Exercise passage:
⁂
By Ann Roosevelt

The Defense Department will soon receive strategic guidance for the future years defense budget, fiscal years 2010-2015, according to a top Pentagon official.

“We’re just finishing the guidance for the development of the force, which provides strategic guidance for our investment for the period FY’10-’15,” Michael Vickers, assistant secretary of defense for Special Operations/Low-Intensity Conflict and Interdependent Capabilities, told the Defense Writers Group Feb. 6.

“It’s a classified document but it reflects the priorities of the Quadrennial Defense Review (QDR) two years on, so many of the directions that were set there are continuing to be implemented and adjusted as circumstances change,” Vickers said.

It’s likely the guidance will be signed out later this month.

The 2006 QDR focused on core strategic challenges, winning the war on terror and improving capabilities in irregular warfare, trying to shape the behavior of countries at strategic crossroads, homeland defense and preventing the acquisition or use of weapons of mass destruction.
⁂
Source information:
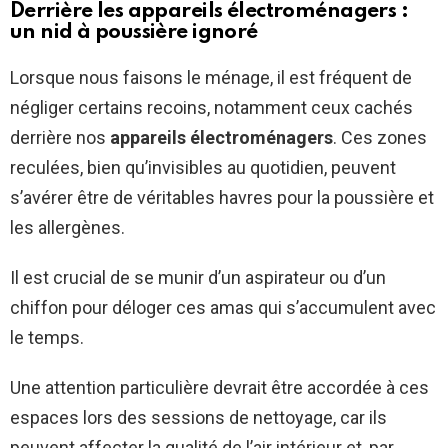
Derrière les appareils électroménagers :
un nid à poussière ignoré
Lorsque nous faisons le ménage, il est fréquent de
négliger certains recoins, notamment ceux cachés
derrière nos
appareils électroménagers
. Ces zones
reculées, bien qu’invisibles au quotidien, peuvent
s’avérer être de véritables havres pour la poussière et
les allergènes.
Il est crucial de se munir d’un aspirateur ou d’un
chiffon pour déloger ces amas qui s’accumulent avec
le temps.
Une attention particulière devrait être accordée à ces
espaces lors des sessions de nettoyage, car ils
peuvent affecter la qualité de l’air intérieur et, par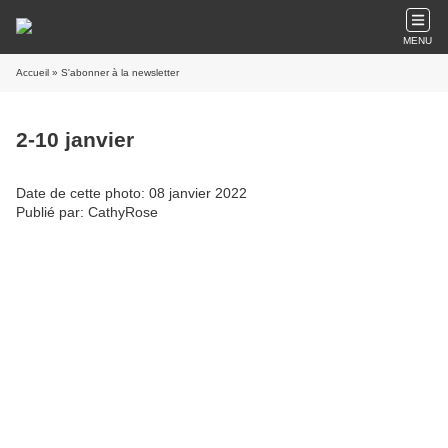
MENU
Accueil
» S'abonner à la newsletter
2-10 janvier
Date de cette photo: 08 janvier 2022
Publié par: CathyRose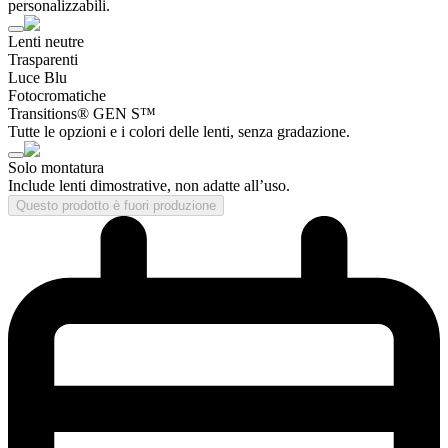
personalizzabili.
Lenti neutre
Trasparenti
Luce Blu
Fotocromatiche
Transitions® GEN S™
Tutte le opzioni e i colori delle lenti, senza gradazione.
Solo montatura
Include lenti dimostrative, non adatte all’uso.
Questo prodotto è fuori produzione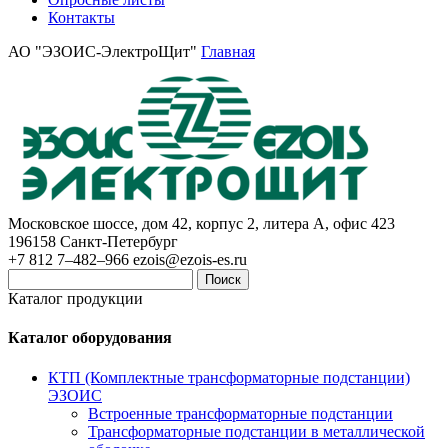
Контакты
АО "ЭЗОИС-ЭлектроЩит"
Главная
Московское шоссе, дом 42, корпус 2, литера А, офис 423
196158
Санкт-Петербург
+7 812 7–482–966
ezois@ezois-es.ru
Поиск
Каталог продукции
Каталог оборудования
КТП (Комплектные трансформаторные подстанции)
ЭЗОИС
Встроенные трансформаторные подстанции
Трансформаторные подстанции в металлической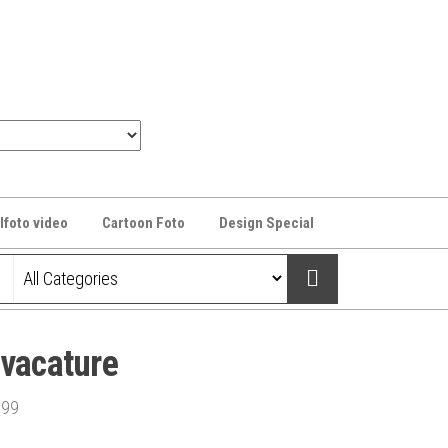
lfoto video
Cartoon Foto
Design Special
 vacature
,99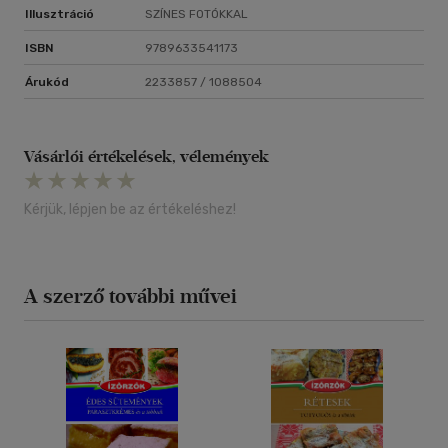
Illusztráció
SZÍNES FOTÓKKAL
ISBN
9789633541173
Árukód
2233857 / 1088504
Vásárlói értékelések, vélemények
Kérjük, lépjen be az értékeléshez!
A szerző további művei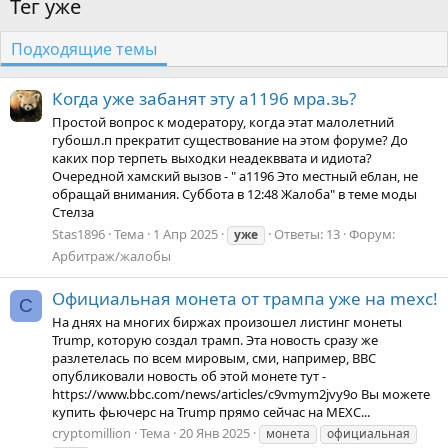
Тег уже
Подходящие темы
Когда уже забанят эту a1196 мра.зь?
Простой вопрос к модератору, когда этат малолетний
губошл.п прекратит существование на этом форуме? До
каких пор терпеть выходки неадекввата и идиота?
Очередной хамский вызов - " a1196 Это местный е6лан, не
обращай внимания. Суббота в 12:48 Жалоба" в теме моды
Стелза
Stas1896
Тема
1 Апр 2025
Ответы: 13
Форум:
уже
Арбитраж/жалобы
Официальная монета от трампа уже на mexc!
C
На днях на многих биржах произошел листинг монеты
Trump, которую создал трамп. Эта новость сразу же
разлетелась по всем мировым, сми, например, BBC
опубликовали новость об этой монете тут -
https://www.bbc.com/news/articles/c9vmym2jvy9o Вы можете
купить фьючерс на Trump прямо сейчас на MEXC...
cryptomillion
Тема
20 Янв 2025
монета
официальная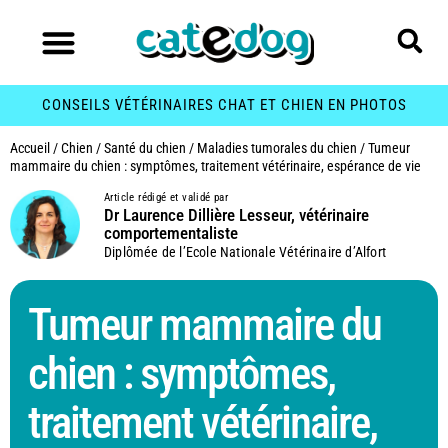
CONSEILS VÉTÉRINAIRES CHAT ET CHIEN EN PHOTOS
Accueil
/
Chien
/
Santé du chien
/
Maladies tumorales du chien
/
Tumeur
mammaire du chien : symptômes, traitement vétérinaire, espérance de vie
Article rédigé et validé par
Dr Laurence Dillière Lesseur, vétérinaire
comportementaliste
Diplômée de l’Ecole Nationale Vétérinaire d’Alfort
Tumeur mammaire du
chien : symptômes,
traitement vétérinaire,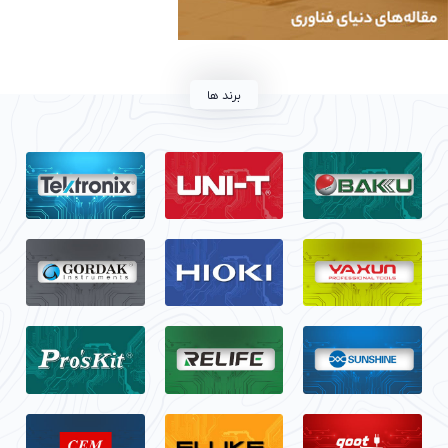
برند ها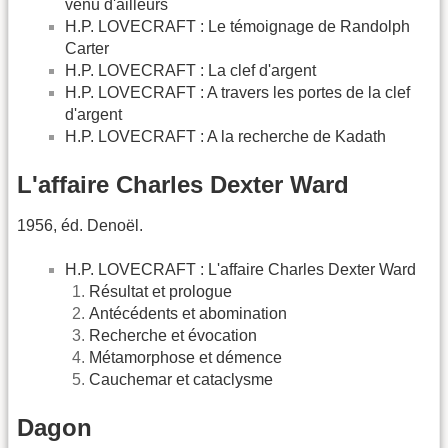
venu d'ailleurs
H.P. LOVECRAFT : Le témoignage de Randolph
Carter
H.P. LOVECRAFT : La clef d'argent
H.P. LOVECRAFT : A travers les portes de la clef
d'argent
H.P. LOVECRAFT : A la recherche de Kadath
L'affaire Charles Dexter Ward
1956, éd. Denoël.
H.P. LOVECRAFT : L'affaire Charles Dexter Ward
Résultat et prologue
Antécédents et abomination
Recherche et évocation
Métamorphose et démence
Cauchemar et cataclysme
Dagon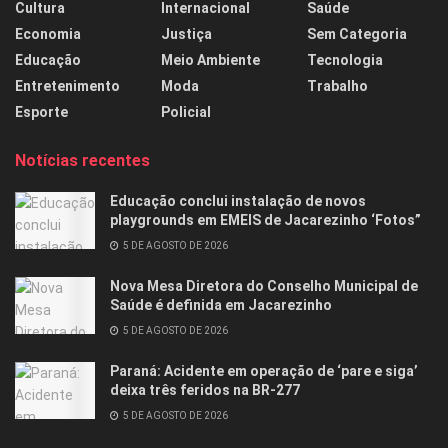
Cultura
Internacional
Saúde
Economia
Justiça
Sem Categoria
Educação
Meio Ambiente
Tecnologia
Entretenimento
Moda
Trabalho
Esporte
Policial
Notícias recentes
Educação conclui instalação de novos
playgrounds em EMEIS de Jacarezinho ‘Fotos”
5 DE AGOSTO DE 2026
Nova Mesa Diretora do Conselho Municipal de
Saúde é definida em Jacarezinho
5 DE AGOSTO DE 2026
Paraná: Acidente em operação de ‘pare e siga’
deixa três feridos na BR-277
5 DE AGOSTO DE 2026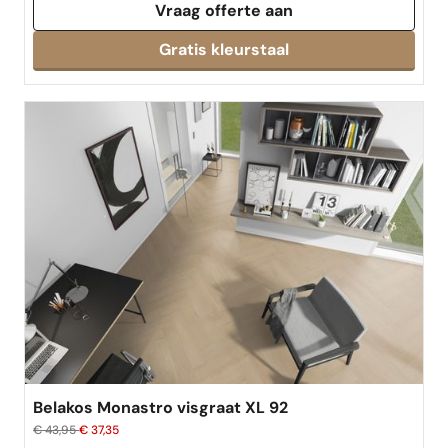
Vraag offerte aan
Belakos Monastro visgraat XL 92
€ 43,95
€ 37,35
⁂
Task to carry out:
According to the article on Pentagon budget guidance, which fiscal years does the strategic guidance for the future years defense budget cover?

Answer to the exercise:
Fiscal years 2010-2015.